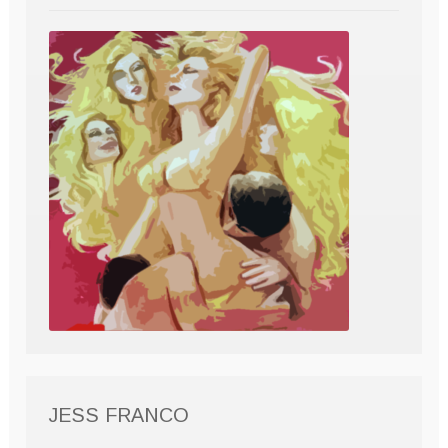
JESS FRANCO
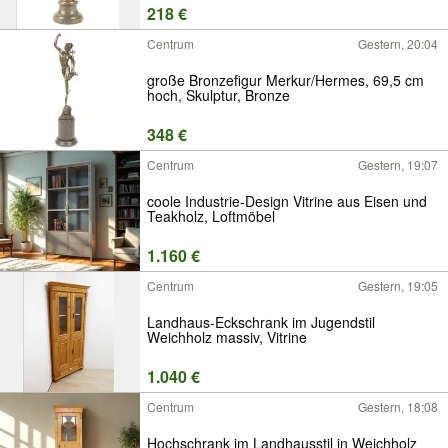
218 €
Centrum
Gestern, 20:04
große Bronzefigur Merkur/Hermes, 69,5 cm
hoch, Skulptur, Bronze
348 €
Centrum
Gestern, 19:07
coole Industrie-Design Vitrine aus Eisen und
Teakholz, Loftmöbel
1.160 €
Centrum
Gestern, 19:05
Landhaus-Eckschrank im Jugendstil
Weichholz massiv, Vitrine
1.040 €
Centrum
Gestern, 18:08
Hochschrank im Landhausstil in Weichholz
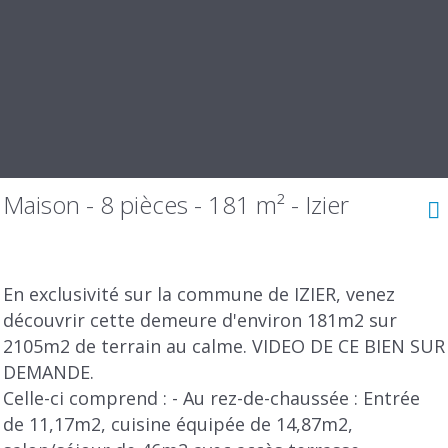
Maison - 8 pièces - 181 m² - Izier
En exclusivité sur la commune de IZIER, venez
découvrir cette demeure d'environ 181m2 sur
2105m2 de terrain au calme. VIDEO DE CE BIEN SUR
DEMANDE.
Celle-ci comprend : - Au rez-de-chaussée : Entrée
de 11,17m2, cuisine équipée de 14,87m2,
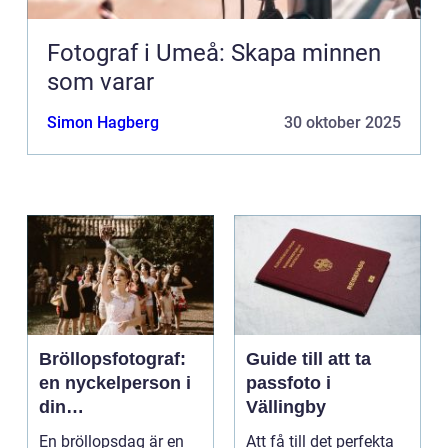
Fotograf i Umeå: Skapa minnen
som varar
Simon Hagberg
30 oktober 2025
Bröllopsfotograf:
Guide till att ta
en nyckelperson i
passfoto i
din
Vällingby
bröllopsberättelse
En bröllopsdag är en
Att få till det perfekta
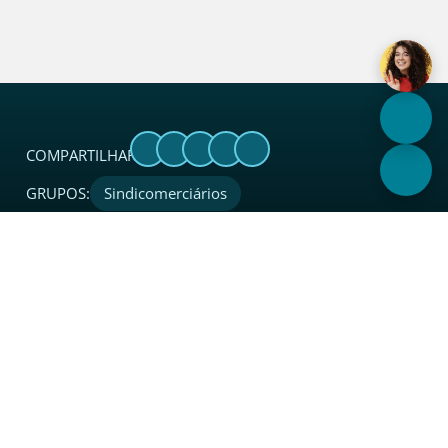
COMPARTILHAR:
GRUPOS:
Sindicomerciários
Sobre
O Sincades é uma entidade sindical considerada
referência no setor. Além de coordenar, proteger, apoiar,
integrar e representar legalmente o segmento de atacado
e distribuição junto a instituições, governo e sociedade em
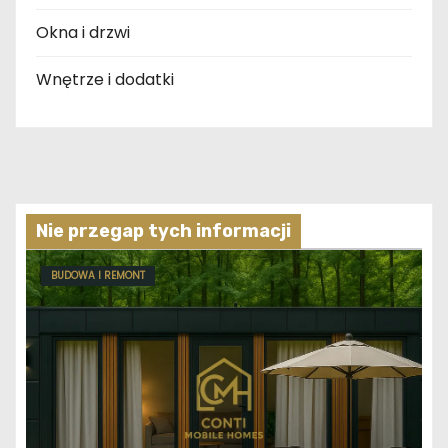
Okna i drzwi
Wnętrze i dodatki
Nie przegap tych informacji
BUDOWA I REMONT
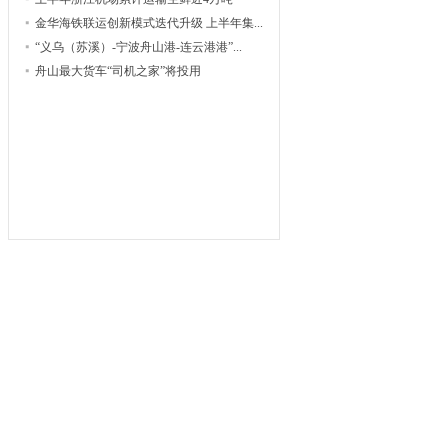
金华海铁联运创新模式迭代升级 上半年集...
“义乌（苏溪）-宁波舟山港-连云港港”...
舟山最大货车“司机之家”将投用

----------------

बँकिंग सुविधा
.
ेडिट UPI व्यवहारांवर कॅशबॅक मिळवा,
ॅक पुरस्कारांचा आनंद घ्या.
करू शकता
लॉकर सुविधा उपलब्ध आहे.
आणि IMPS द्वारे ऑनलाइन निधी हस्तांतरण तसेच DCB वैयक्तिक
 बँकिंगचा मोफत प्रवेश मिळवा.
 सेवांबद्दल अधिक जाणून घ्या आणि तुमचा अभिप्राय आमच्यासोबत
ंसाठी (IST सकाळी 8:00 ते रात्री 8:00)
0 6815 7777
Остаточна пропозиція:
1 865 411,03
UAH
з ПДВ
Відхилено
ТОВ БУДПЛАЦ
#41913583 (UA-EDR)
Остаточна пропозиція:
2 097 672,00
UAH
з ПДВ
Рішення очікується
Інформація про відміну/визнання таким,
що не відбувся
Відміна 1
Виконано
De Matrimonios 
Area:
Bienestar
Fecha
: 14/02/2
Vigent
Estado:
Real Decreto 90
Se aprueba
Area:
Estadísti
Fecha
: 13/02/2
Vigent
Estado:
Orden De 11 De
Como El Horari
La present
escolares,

----------------

» WHAT YOU HAVE TO DO
Collect every line of the material above that contains the word "Weichholz".

» ANSWER
Weichholz massiv, Vitrine
Hochschrank im Landhausstil in Weichholz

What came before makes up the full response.